When I started at CIMMYT, I had been an academic scientist for my whole career. I was at a point where I felt like I needed to give back in some way. The idea of working more closely with farmers really appealed to me—providing them with useful materials and being part of the worldwide genetic resources community. But when I arrived at the CIMMYT genebank, I realized that there was very little contact with smallholder farmers. The vast majority of the clients for our seed were breeders and academics. So, that was an area I dug into during my tenure, which was just a pure joy.
You have led initiatives to share genebank seeds with the original donor communities [see “Back to where they came from”]. Can you tell us a little bit about that?
When I first came to CIMMYT, I was always asking myself whether what we are doing in the genebank world is any better than what farmers already do to conserve crop genetic diversity? Farmers have always done what is known as in situ conservation—meaning that they save some seed at the end of each harvest for the next planting season. They actively select the best seeds for their purposes. There has always been this debate among researchers about which is better: in situ in farmers’ fields or ex situ conservation in genebanks? In my opinion, the two processes are complementary and, used together, can create a very strong, more secure system than each individually. Historically, though, the two systems haven’t connected very much.
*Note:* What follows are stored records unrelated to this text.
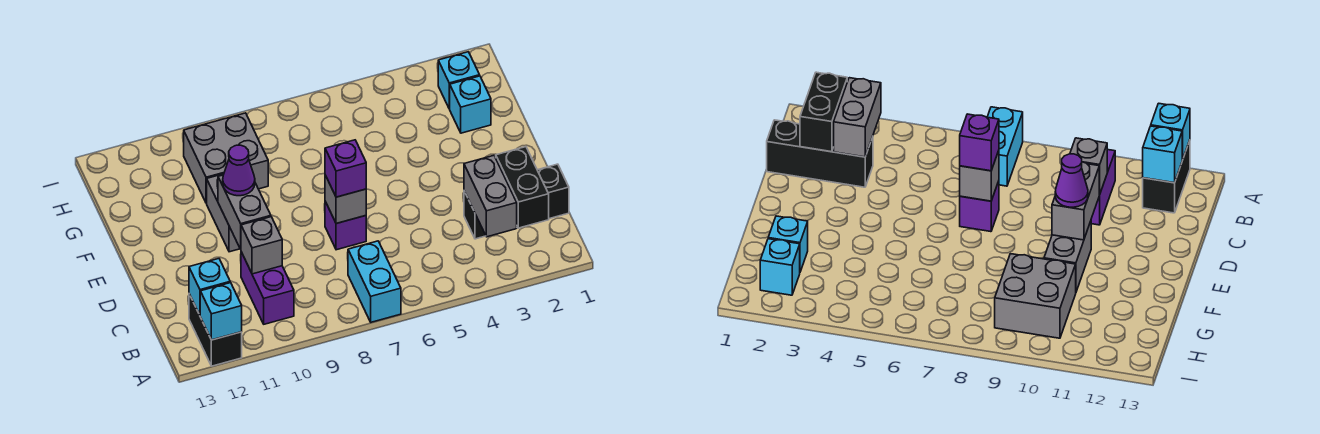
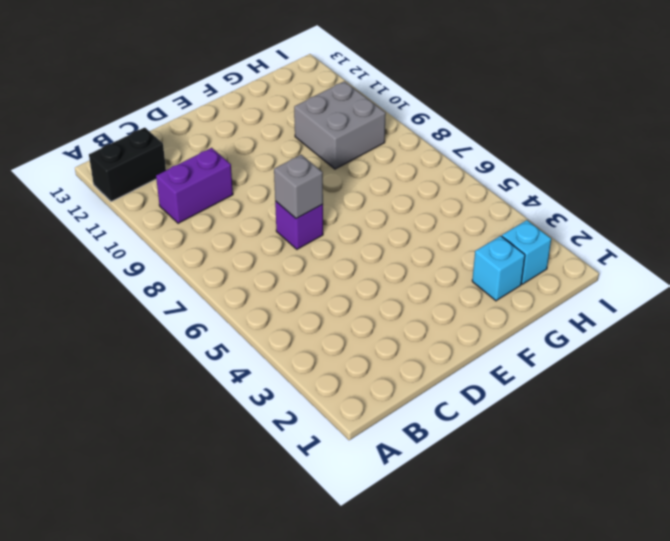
none -> cyan 1x2 brick [348,241,401,322]
none -> black 1x3 brick [464,164,569,239]
none -> grey 1x2 brick [207,174,240,252]

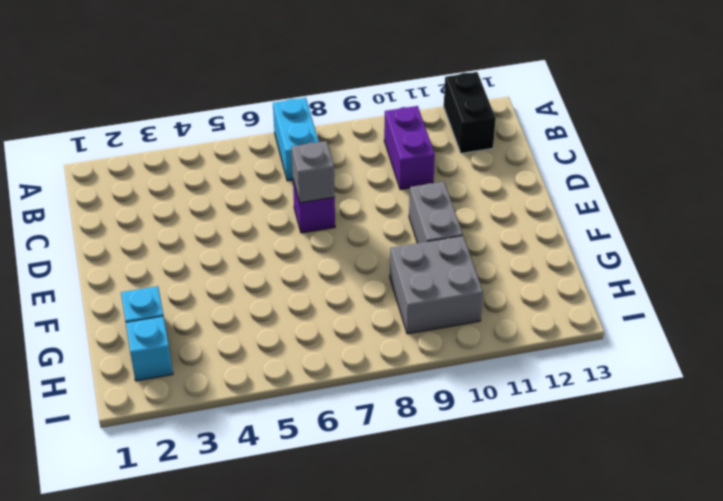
none -> black 1x3 brick [464,164,569,239]
none -> cyan 1x1 brick [200,283,242,340]
none -> black 1x2 brick [496,147,549,228]

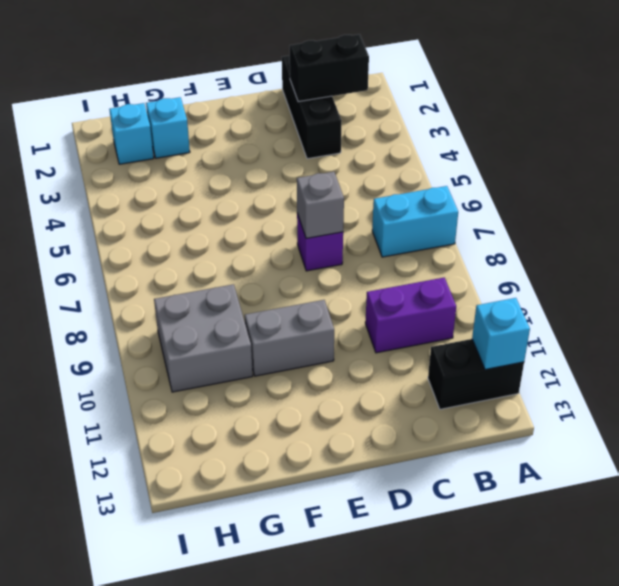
none -> grey 1x2 brick [464,155,517,237]
none -> cyan 1x1 brick [189,259,230,315]
none -> grey 1x1 brick [241,217,282,274]

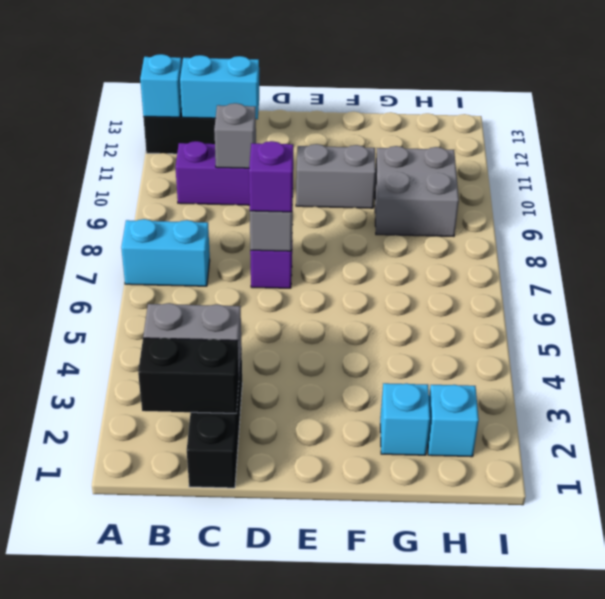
cyan 1x2 brick [180,55,259,119] -> cyan 1x1 brick [189,259,230,315]
none -> grey 1x2 brick [218,175,271,249]
none -> purple 1x1 cone [223,145,255,196]

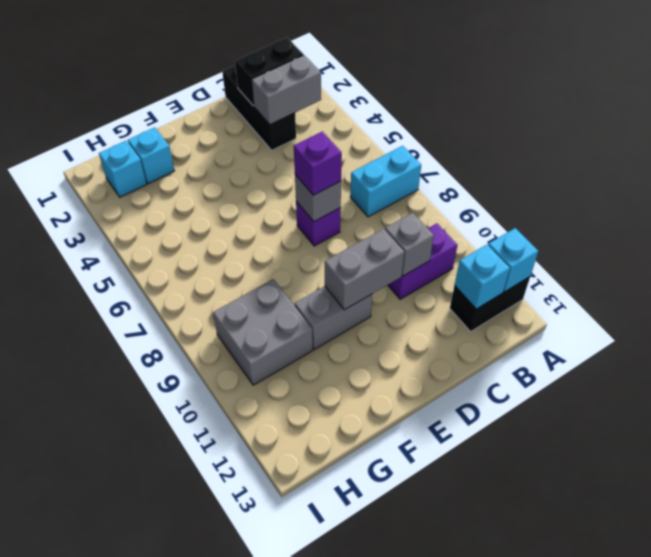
none -> purple 1x1 cone [223,145,255,196]

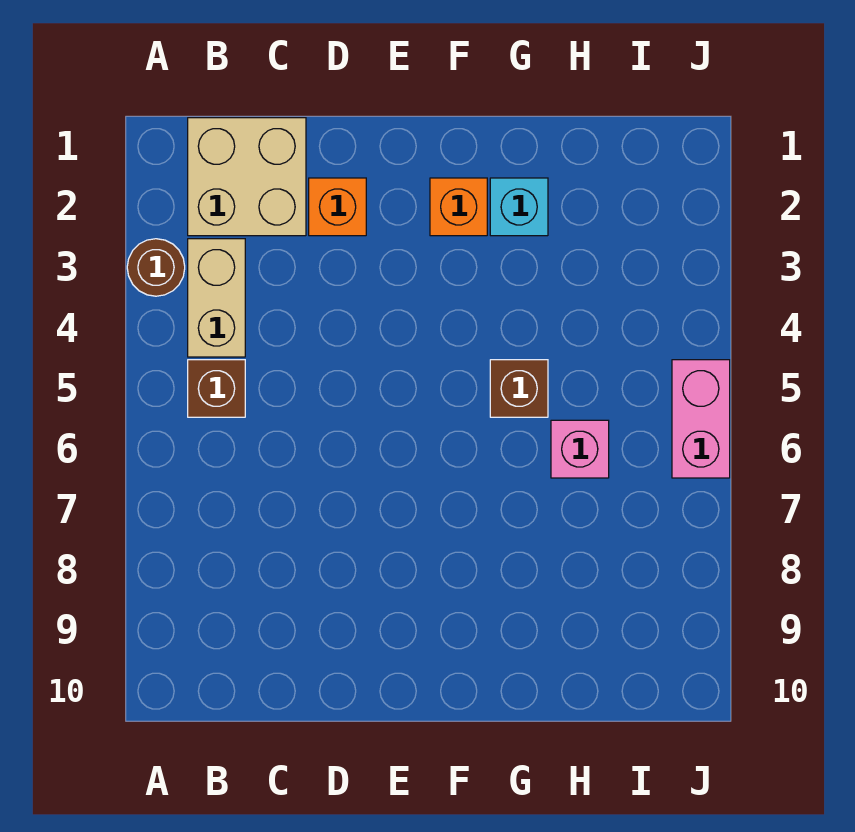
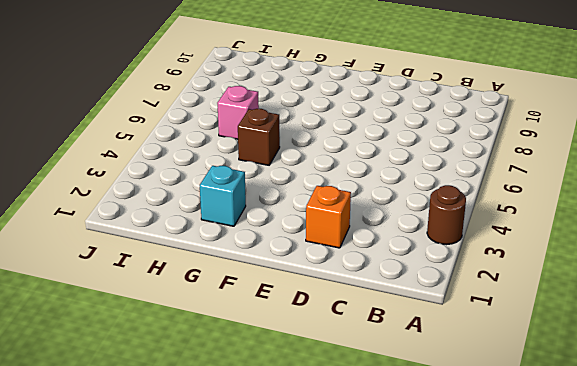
none -> tan 2x2 brick [188,118,306,236]
none -> tan 1x2 brick [188,239,245,357]

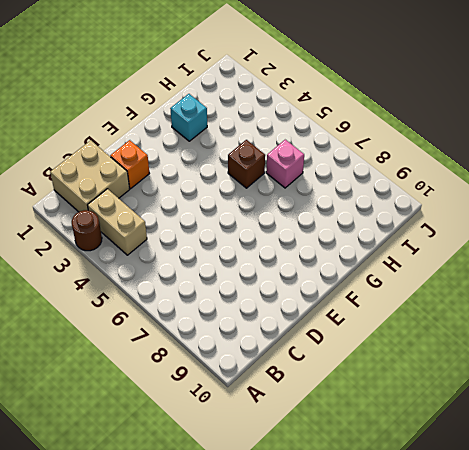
none -> brown 1x1 brick [188,360,245,417]
none -> orange 1x1 brick [430,178,487,236]

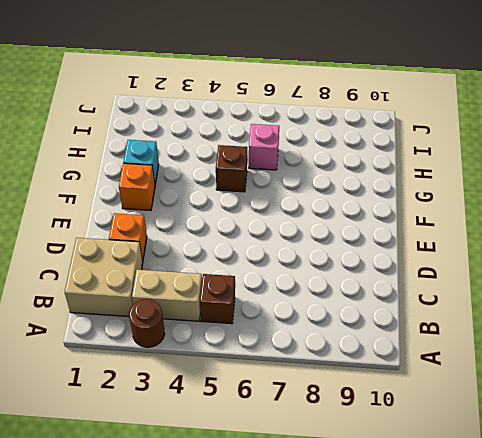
none -> pink 1x2 brick [672,360,730,478]

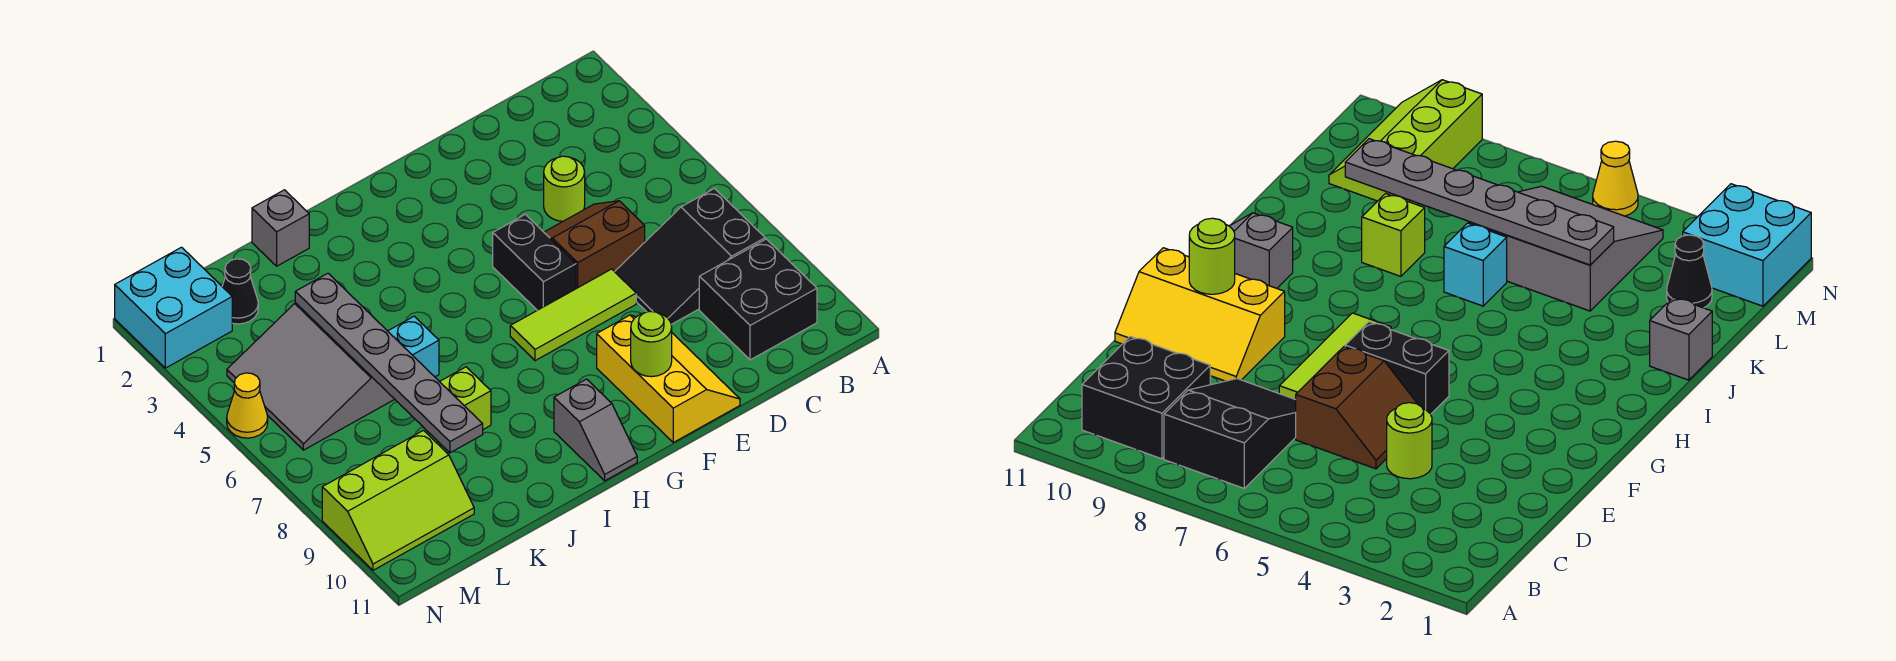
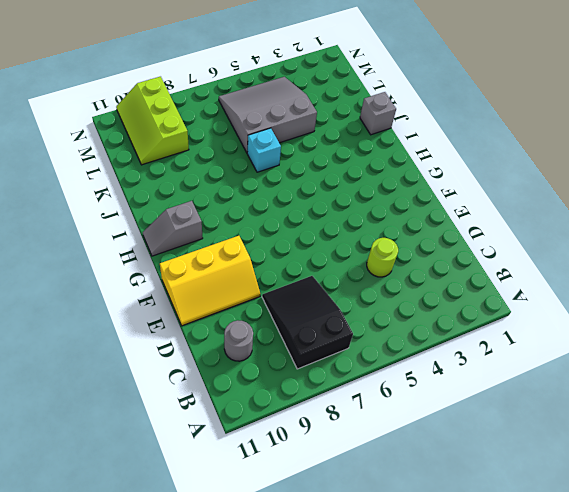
grey 1x1 round brick [224,320,253,361] -> black 2x2 brick [699,239,817,360]
none -> brown 2x2 slope [544,201,645,289]
none -> lime 1x3 tile [510,269,636,361]
none -> black 1x2 brick [493,214,576,310]

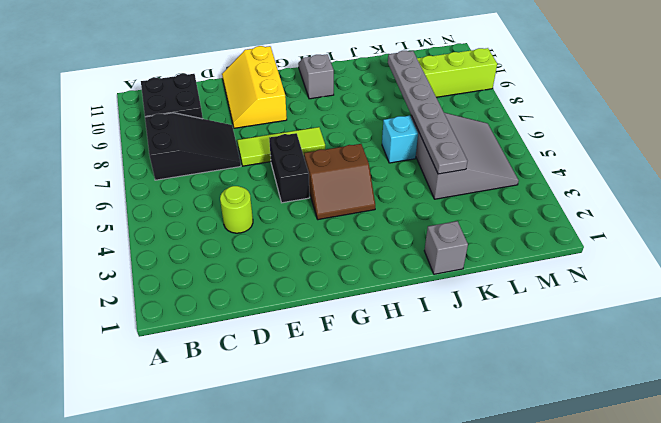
brown 2x2 slope [304,144,375,220] -> brown 2x2 slope moved to [544,201,645,289]
none -> lime 1x1 brick [440,367,491,429]
none -> black 1x1 cone [222,259,258,324]
none -> cyan 2x2 brick [115,247,232,368]

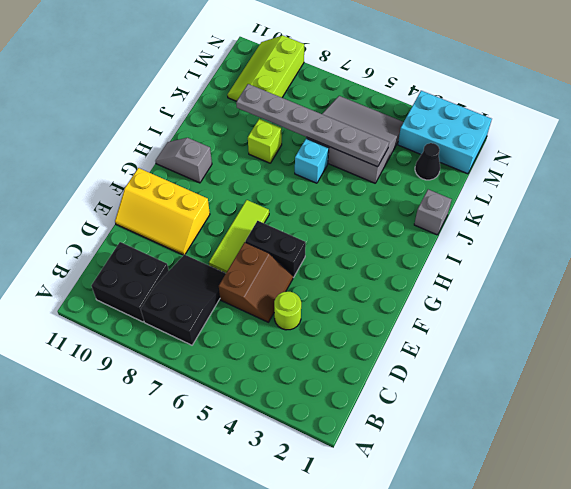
cyan 2x3 brick [398,91,492,174] -> cyan 2x2 brick [115,247,232,368]
none -> yellow 1x1 cone [227,373,268,438]
none -> lime 1x1 round brick [631,311,672,377]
So, bringing genebank seeds back to the communities where they came from was a way to bring these systems together?
Exactly. While I was at CIMMYT, I visited the headquarters of Seed Savers Exchange in Decorah, Iowa. The curator there spoke about “rematriation” or bringing seeds back to their communities of origin. I thought it was a cool idea. There’s a term, “repatriation,” when a genebank returns a collection of seeds or other genetic materials to the national genebank of the country of origin. But that’s just a transfer from one institution to another. When I came home from Iowa, I talked to my collaborator at CIMMYT about what I’d heard at Seed Savers. From there, “rematriation” became part of our lexicon for describing what we were trying to do. Ultimately, the idea is that instead of having these two silos—ex situ and in situ conservation—we wanted to combine them and create a more flexible, fluid, system of conservation.
And, we just have to ask, how did you end up judging a maize ear size contest?
For a project, we happened to be working in Jala in central Mexico, where they have this annual contest. I was recruited as a judge in 2013 and kept judging the contest almost every year until I left CIMMYT.
You have had a very influential career but are still active despite recently retiring. What have you been up to lately?
I recently joined a CIMMYT project in the mountains of Guatemala. There were lots of Community Seed Reserves, or CSRs, in the area, but no one on the project was actually working with them, so I flew down to Guatemala to visit the CSRs. Each CSR had a little hydrometer up on a wall to show the relative humidity. The humidity was just so high. It was 80%, 90%. In one case, the arrow had gone to over 100% and gotten stuck there.
But you can’t store seeds long term in such high-humidity conditions. I started thinking about how we could help solve this problem. You can’t just use a dehumidifier because they don’t have great access to reliable electricity in these remote seed banks. So, we used desiccant beads—it’s a great technology for this kind of situation. We published a paper on that whole process a couple months ago.
So, this was a great opportunity to actually connect conservation techniques with farmers’ needs. Again, breaking down those silos. I’m super proud of what we have accomplished with this project.